Il sistema dei reclutamenti non funziona, capita che la prima assunzione in servizio si venga “sbattuti” in una rianimazione, senza essere stati affiancati o tutelati, senza la formazione dovuta dalla circostanza… è sconcertante. Sono stati fatti dei corsi online, ma niente di più; è venuta meno una attenzione alle misure da adottare. Adesso noi dobbiamo continuare ad andare avanti comunque. E dobbiamo documentare quello che accade.

A proposito di “documentare”, il Centro Studi di OPI Giovani di Bari ha portato a termine una ricerca sui decessi dei medici che la FNOMCeO espone sul proprio sito istituzionale con un approfondimento analitico e di studio dei dati. Quale è stato il motivo che ha condotto allo svolgimento della ricerca?

La ricerca è stata letta come una sorta di provocazione, noi l’abbiamo fatto perché ogni mattina, accesa la televisione, i media riportavano il numero dei medici e infermieri morti per coronavirus

. Ci siamo chiesti quale fosse la fonte della notizia. I dati dei medici e infermieri morti per coronavirus esposti sul sito della FNOMCeO effettivamente combaciavano con quelli riportati dai media, ma non erano approfonditi.

Il nostro studio ha evidenziato un dato importante: nell’elenco erano riportati sia i medici morti a causa del Covid-19 mentre prestavano servizio che quelli deceduti anche a causa dell’anzianità e ormai probabilmente in pensione. Per intenderci, si registrava anche il decesso di un ultracentenario!

L’attenzione ai dati è importante, perché se si riporta un dato relativo alla morte di medici per Covid e questo dato si innesta con altre comunicazioni, come la mancanza dei dispositivi di protezione e tante altre insufficienze, si ha l’impressione che le morti siano state determinate da un certo contesto. Ma la realtà non è questa… Dopotutto, chi è più a stretto contatto con il paziente è l’infermiere, e alla fine sarà solo quando tireremo le somme che faremo vere analisi.

Il presidente della regione Puglia, Michele Emiliano, sta promuovendo in questi giorni l’inziativa di autodiagnosi e telemonitoraggio #accasa. Cosa ne pensa? Crede sarà utile nel contenere l’epidemia?

Preferisco non esprimermi su questo punto, che sia utile o meno. Ma credo che sarà inutile.

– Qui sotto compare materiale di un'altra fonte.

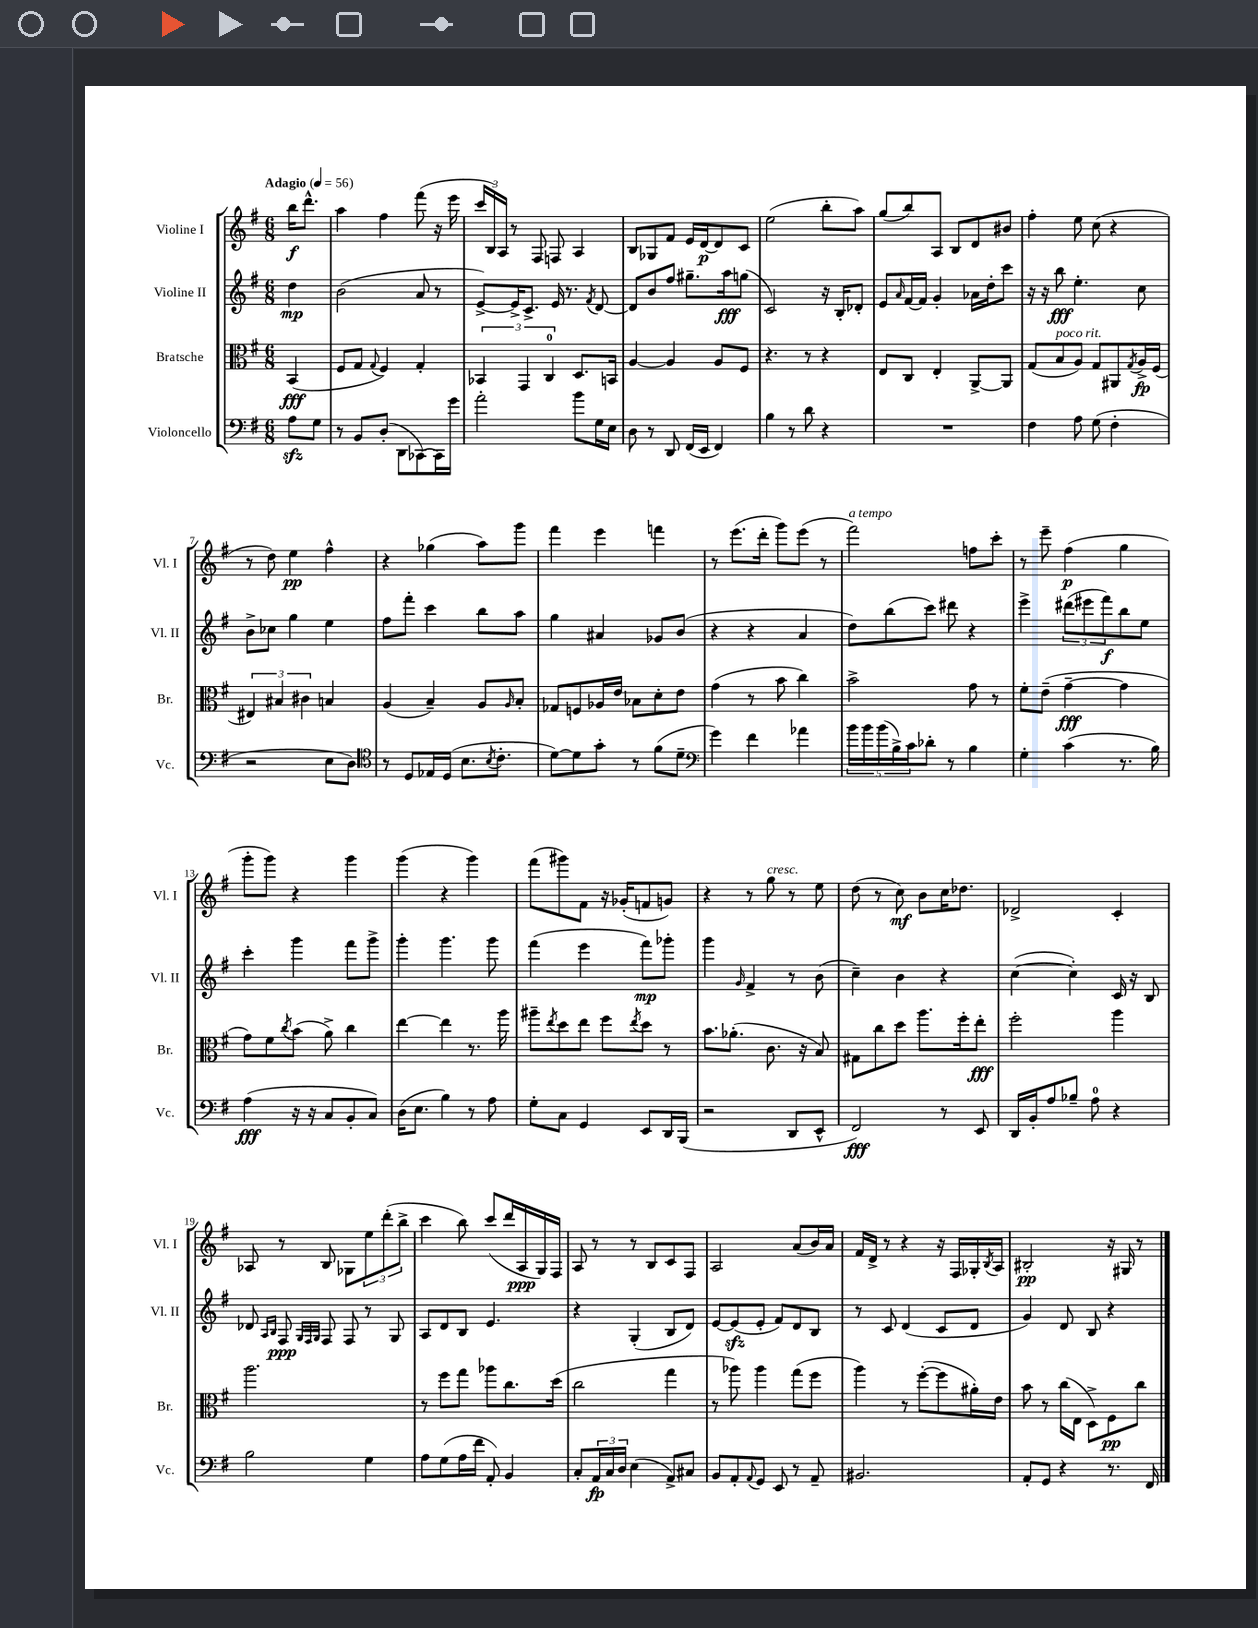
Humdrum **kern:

**kern	**dynam	**kern	**dynam	**kern	**dynam	**kern	**dynam
*part4	*part4	*part3	*part3	*part2	*part2	*part1	*part1
*staff4	*staff4	*staff3	*staff3	*staff2	*staff2	*staff1	*staff1
*I"Violoncello	*	*I"Bratsche	*	*I"Violine II	*	*I"Violine I	*
*I'Vc.	*	*I'Br.	*	*I'Vl. II	*	*I'Vl. I	*
*clefF4	*	*clefC3	*	*clefG2	*	*clefG2	*
*k[f#]	*	*k[f#]	*	*k[f#]	*	*k[f#]	*
*M6/8	*	*M6/8	*	*M6/8	*	*M6/8	*
*MM56	*	*MM56	*	*MM56	*	*MM56	*
=	=	=	=	=	=	=	=
!	!	!	!	!	!	!LO:TX:a:B:t=Adagio	!
8Azz\L	.	(4BB/	fff	4dd\	mp	16bb\KL	f
.	.	.	.	.	.	8.ddd^^\J	.
8G\J	.	.	.	.	.	.	.
=1	=1	=1	=1	=1	=1	=1	=1
8r	.	8F#/L	.	(2b\	.	4aa\	.
8BB/L	.	8G/J	.	.	.	.	.
.	.	8qqG/	.	.	.	.	.
(8D'/J	.	4F#/)	.	.	.	4ff#\	.
8DD\L	.	.	.	.	.	.	.
[8CC-X\)	.	4G'/	.	8a/	.	(8fff#\	.
16CC-\L]	.	.	.	8r	.	16r	.
16g\JJ	.	.	.	.	.	16eee\	.
=2	=2	=2	=2	=2	=2	=2	=2
2a'\	.	6BB-X/	.	[8e^/L)	.	24ccc/LL	.
.	.	.	.	.	.	24B/)	.
.	.	.	.	.	.	24A/JJ	.
.	.	.	.	16e^/K]	.	8r	.
.	.	6GG/	.	.	.	.	.
.	.	.	.	8.c^/J	.	.	.
.	.	.	.	.	.	8F#/	.
.	.	6C/	.	.	.	.	.
.	.	.	.	16e/	.	8Fn/	.
.	.	.	.	8.r	.	.	.
8b\L	.	8.D/L	.	.	.	4A/	.
.	.	.	.	8qf#/	.	.	.
16G\L	.	.	.	[8d/	.	.	.
16E\JJ	.	16BBn/Jk	.	.	.	.	.
=3	=3	=3	=3	=3	=3	=3	=3
8D\	.	[4A/	.	8d/L]	.	8B/L	.
8r	.	.	.	8b/	.	8G-X/	.
8DD/	.	4A/]	.	8ff#/J	.	8f#/J	.
(16FF#/LL	.	.	.	8.gg#X~\L	.	16e/LL	.
16EE/JJ	.	.	.	.	.	[16d/J	p
4FF#/)	.	8A/L	.	.	.	8d/]	.
.	.	.	.	16aa\k	fff	.	.
.	.	8F#/J	.	(8ggn\J	.	8c/J	.
=4	=4	=4	=4	=4	=4	=4	=4
4B\	.	4.r	.	2c/)	.	(2ee\	.
8r	.	.	.	.	.	.	.
8d\	.	8r	.	.	.	.	.
4r	.	4r	.	16r	.	8bb'\L	.
.	.	.	.	16B'/KL	.	.	.
.	.	.	.	8d-X'/J	.	8aa\J)	.
=5	=5	=5	=5	=5	=5	=5	=5
2.r	.	8E/L	.	8e/L	.	(8gg/L	.
.	.	.	.	16qqa/	.	.	.
.	.	8C/J	.	[16f#/L	.	8bb/)	.
.	.	.	.	16f#/JJ]	.	.	.
.	.	4E'/	.	4g'/	.	8A/J	.
.	.	.	.	.	.	8B/L	.
.	.	[8AA^/L	.	16a-X\LL	.	8d/	.
.	.	.	.	16dd'\J	.	.	.
.	.	8AA/J]	.	8ccc\J	.	8b#X/J	.
=6	=6	=6	=6	=6	=6	=6	=6
4F#\	.	(8G/L	.	16r	.	4ff#'\	.
.	.	.	.	16r	.	.	.
!	!	!LO:TX:a:i:t=poco rit.	!	!	!	!	!
.	.	8B/	.	8bb\	fff	.	.
8A\	.	8A/J)	.	4.ee'\	.	8ee\	.
(8G\	.	8G/L	.	.	.	(8cc\	.
4F#'\	.	8AA#X/	.	.	.	4r	.
.	.	8qG/	.	.	.	.	.
.	.	16A^/L	fp	8cc\	.	.	.
.	.	(16F#/JJ	.	.	.	.	.
!!LO:LB:g=z
=7	=7	=7	=7	=7	=7	=7	=7
2r	.	6E#X/)	.	8b^\L	.	8r	.
.	.	.	.	8cc-X\J	.	8dd\)	.
.	.	6B#X/	.	.	.	.	.
.	.	.	.	4gg\	.	4ee\	pp
.	.	6c#X\	.	.	.	.	.
8E\L	.	4Bn/	.	4ee\	.	4ff#^^\	.
8D\J)	.	.	.	.	.	.	.
=8	=8	=8	=8	=8	=8	=8	=8
*clefC4	*	*	*	*	*	*	*
8r	.	(4A/	.	8ff#\L	.	4r	.
8D/L	.	.	.	8fff#'\J	.	.	.
16E-X/L	.	4B~/)	.	4ccc\	.	(4gg-X\	.
(16D/JJ	.	.	.	.	.	.	.
8.B\L	.	.	.	.	.	.	.
.	.	8A/L	.	8bb\L	.	8aa\L)	.
8qB/	.	.	.	.	.	.	.
8.c'\J	.	.	.	.	.	.	.
.	.	16qqA/	.	.	.	.	.
.	.	8B'/J	.	8aa\J	.	8ggg\J	.
=9	=9	=9	=9	=9	=9	=9	=9
[8d\L)	.	8G-X/L	.	4gg\	.	4fff#\	.
8d\]	.	8Fn/	.	.	.	.	.
8g'\J	.	16A-X/L	.	4a#X/	.	4eee\	.
.	.	16e/JJ	.	.	.	.	.
8r	.	8B-X\L	.	.	.	.	.
(8f#\L	.	8d'\	.	8g-X/L	.	4fffn\	.
8d~\J	.	8e\J	.	(8b/J	.	.	.
=10	=10	=10	=10	=10	=10	=10	=10
*clefF4	*	*	*	*	*	*	*
4g\)	.	(4g\	.	4r	.	8r	.
.	.	.	.	.	.	(8.eee\L	.
4f#\	.	8r	.	4r	.	.	.
.	.	.	.	.	.	16ddd'\Jk	.
.	.	8b\	.	.	.	8ggg\L)	.
4a-X\	.	4cc\)	.	4a/	.	(8eee\J	.
.	.	.	.	.	.	8r	.
=11	=11	=11	=11	=11	=11	=11	=11
!	!	!	!	!	!	!LO:TX:a:i:t=a tempo	!
20b\LL	.	2b^\	.	8dd\L)	.	2fff#\)	.
20b\	.	.	.	.	.	.	.
(20b\	.	.	.	.	.	.	.
.	.	.	.	(8bb\	.	.	.
20B^\)	.	.	.	.	.	.	.
20c\J	.	.	.	.	.	.	.
8d-X'\J	.	.	.	8ccc\J)	.	.	.
8r	.	.	.	8ddd#X\	.	.	.
4B\	.	8g\	.	4r	.	8ffn\L	.
.	.	8r	.	.	.	8ccc'\J	.
=12	=12	=12	=12	=12	=12	=12	=12
4G'\	.	8f#'\L	.	4eee^\	.	8r	.
.	.	(8e~\J	.	.	.	8eee~\	.
(4c\	.	[4g~\	fff	(12ddd#X\L	.	(4ff#\	p
.	.	.	.	12eee#X\	.	.	.
.	.	.	.	12fff#\)	f	.	.
8.r	.	4g\]	.	8bb\	.	4gg\	.
.	.	.	.	8ee\J	.	.	.
16B\)	.	.	.	.	.	.	.
!!LO:LB:g=z
=13	=13	=13	=13	=13	=13	=13	=13
(4A\	fff	8g\L)	.	4ccc'\	.	8ggg'\L	.
.	.	8f#\	.	.	.	8ggg\J)	.
.	.	8qcc/	.	.	.	.	.
16r	.	(8b\J	.	4ggg\	.	4r	.
16r	.	.	.	.	.	.	.
8C/L	.	8a^\)	.	.	.	.	.
8BB'/	.	4cc\	.	8fff#\L	.	4ggg\	.
8C/J)	.	.	.	8ggg^\J	.	.	.
=14	=14	=14	=14	=14	=14	=14	=14
(16D\KL	.	[4ee\	.	4ggg'\	.	(4ggg\	.
8.E\J	.	.	.	.	.	.	.
4B\)	.	4ee\]	.	4.ggg\	.	4r	.
8r	.	8.r	.	.	.	4ggg\)	.
8A\	.	.	.	8ggg\	.	.	.
.	.	16aa\	.	.	.	.	.
=15	=15	=15	=15	=15	=15	=15	=15
8G'\L	.	8aa#X~\L	.	(4fff#\	.	(8fff#\L	.
.	.	8qee/	.	.	.	.	.
8C\J	.	8dd\	.	.	.	8ggg#X\)	.
4GG/	.	8ee\J	.	4eee\	.	8f#\J	.
.	.	8ff#\L	.	.	.	16r	.
.	.	.	.	.	.	(16g-X'/KL	.
.	.	8qee/	.	.	.	.	.
8EE/L	.	8dd\J	.	8fff#\L)	mp	8fn/	.
16DD/L	.	8r	.	8ggg-X'\J	.	8gn/J)	.
(16BBB/JJ	.	.	.	.	.	.	.
=16	=16	=16	=16	=16	=16	=16	=16
2r	.	8.b\L	.	4ggg\	.	4r	.
.	.	(8.a-X'\J	.	.	.	.	.
.	.	.	.	16qqg/	.	.	.
.	.	.	.	4f#^/	.	8r	.
!	!	!	!	!	!	!LO:TX:a:i:t=cresc.	!
.	.	8.c\	.	.	.	8gg\	.
8DD/L	.	.	.	8r	.	8r	.
.	.	16r	.	.	.	.	.
8EE^^/J	.	8B/)	.	(8b\	.	8ee\	.
=17	=17	=17	=17	=17	=17	=17	=17
2FF#/)	fff	8G#X\L	.	4cc~\)	.	(8dd\	.
.	.	8cc\	.	.	.	8r	.
.	.	8dd\J	.	4b\	.	8cc\)	mf
.	.	8.aa\L	.	.	.	8b\L	.
8r	.	.	.	4r	.	16cc\K	.
.	.	16ff#'\k	.	.	.	8.dd-X\J	.
8EE/	.	8ee'\J	fff	.	.	.	.
=18	=18	=18	=18	=18	=18	=18	=18
16DD/LL	.	2ff#'\	.	([4cc\	.	2d-X^/	.
16BB'/J	.	.	.	.	.	.	.
8A/	.	.	.	.	.	.	.
8B-X~/J	.	.	.	4cc'\])	.	.	.
8A\	.	.	.	.	.	.	.
4r	.	4aa\	.	16c/	.	4c'/	.
.	.	.	.	16r	.	.	.
.	.	.	.	8B/	.	.	.
!!LO:LB:g=z
=19	=19	=19	=19	=19	=19	=19	=19
2B\	.	2.aa\	.	8d-X/	.	8A-X/	.
.	.	.	.	16qqA/LL	.	.	.
.	.	.	.	16qqB/JJ	.	.	.
.	.	.	.	8F#/	ppp	8r	.
.	.	.	.	32qqG/LLL	.	.	.
.	.	.	.	32qqF#/	.	.	.
.	.	.	.	32qqG/JJJ	.	.	.
.	.	.	.	8F#/	.	8B/	.
.	.	.	.	8F#/	.	8G-X\L	.
4G\	.	.	.	8r	.	12ee\	.
.	.	.	.	.	.	(12ddd'\	.
.	.	.	.	8G/	.	.	.
.	.	.	.	.	.	12bb^\J	.
=20	=20	=20	=20	=20	=20	=20	=20
8A\L	.	8r	.	8A/L	.	4ccc\	.
(8G\	.	8ff#\L	.	8d/	.	.	.
16A\L	.	8gg\J	.	8B/J	.	8bb\)	.
16f#\JJ	.	.	.	.	.	.	.
8AA'/)	.	8aa-X\L	.	4.e/	.	(8ccc/L	.
4BB/	.	8.cc\	.	.	.	16ddd/L	.
.	.	.	.	.	.	16A/	ppp
.	.	.	.	.	.	16G/)	.
.	.	(16dd\Jk	.	.	.	16F#/JJ	.
=21	=21	=21	=21	=21	=21	=21	=21
8C'/L	.	2cc\	.	4r	.	8A/	.
24AA/L	fp	.	.	.	.	8r	.
24C/	.	.	.	.	.	.	.
24D/JJ	.	.	.	.	.	.	.
(4E\	.	.	.	(4G'/	.	8r	.
.	.	.	.	.	.	8B/L	.
8AA^/L)	.	4gg\	.	8B/L	.	8c/	.
8C#X/J	.	.	.	8d/J)	.	8F#/J	.
=22	=22	=22	=22	=22	=22	=22	=22
8BB/L	.	8r	.	[8e/L	.	2A/	.
8AA'/	.	8aa-X\)	.	(8ezz/]	.	.	.
8qqAA/	.	.	.	.	.	.	.
8GG/J	.	4aa-\	.	8e'/J	.	.	.
8EE/	.	.	.	8f#/L)	.	.	.
8r	.	(8gg\L	.	8d/	.	(8a/L	.
8AA~/	.	8ff#\J	.	8B/J	.	16b/L)	.
.	.	.	.	.	.	16a/JJ	.
=23	=23	=23	=23	=23	=23	=23	=23
2.BB#X/	.	4aa\)	.	8r	.	16f#/LL	.
.	.	.	.	.	.	16d^/JJ	.
.	.	.	.	8c/	.	8r	.
.	.	8r	.	(4d/	.	4r	.
.	.	([8ff#'\L	.	.	.	.	.
.	.	8ff#\]	.	8c/L	.	16r	.
.	.	.	.	.	.	16F#/LL	.
.	.	16a#X'\L)	.	8d/J	.	16G-X'/	.
.	.	.	.	.	.	8qB/	.
.	.	16e\JJ	.	.	.	16A/JJ	.
=24	=24	=24	=24	=24	=24	=24	=24
8AA'/L	.	8b\	.	4g/)	.	2B#X'/	pp
8GG/J	.	8r	.	.	.	.	.
4r	.	(16cc\LL	.	8d/	.	.	.
.	.	16E\JJ	.	.	.	.	.
.	.	8D^\L)	.	8B/	.	.	.
8.r	.	8F#\	pp	4r	.	16r	.
.	.	.	.	.	.	16G#X/	.
.	.	8cc\J	.	.	.	8r	.
16FF#/	.	.	.	.	.	.	.
==	==	==	==	==	==	==	==
*-	*-	*-	*-	*-	*-	*-	*-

Questa è una domanda che abbiamo posto al presidente OPI di Milano, la facciamo anche a lei: avete pensato a qualche tipo di supporto psicologico rispetto a quelle situazioni di stress emotivo che riguardano sia i pazienti che i lavoratori in questi giorni difficili?

La nostra situazione non è per nulla paragonabile a quella della Lombardia. Tuttavia, noi abbiamo accolto con piacere l’offerta che ci è stata data dall’Ordine degli Psicologi di fornire in maniera gratuita supporto psicologico agli infermieri.

Quali sono le previsioni per la “fase due”?

Noi abbiamo un contesto particolare in Puglia, per numero di casi, per evoluzione epidemiologica e per l’organizzazione del sistema legato alle prestazioni di carattere sanitario. Io penso che, se si riesce a contenere i focolai (soprattutto per quanto riguarda le RSA), è un buon punto di partenza il nostro. Credo, inoltre, che fare informazione tra i cittadini, pretendendo l’osservanza più rigida delle regole, ci dovrebbe permettere di ripartire.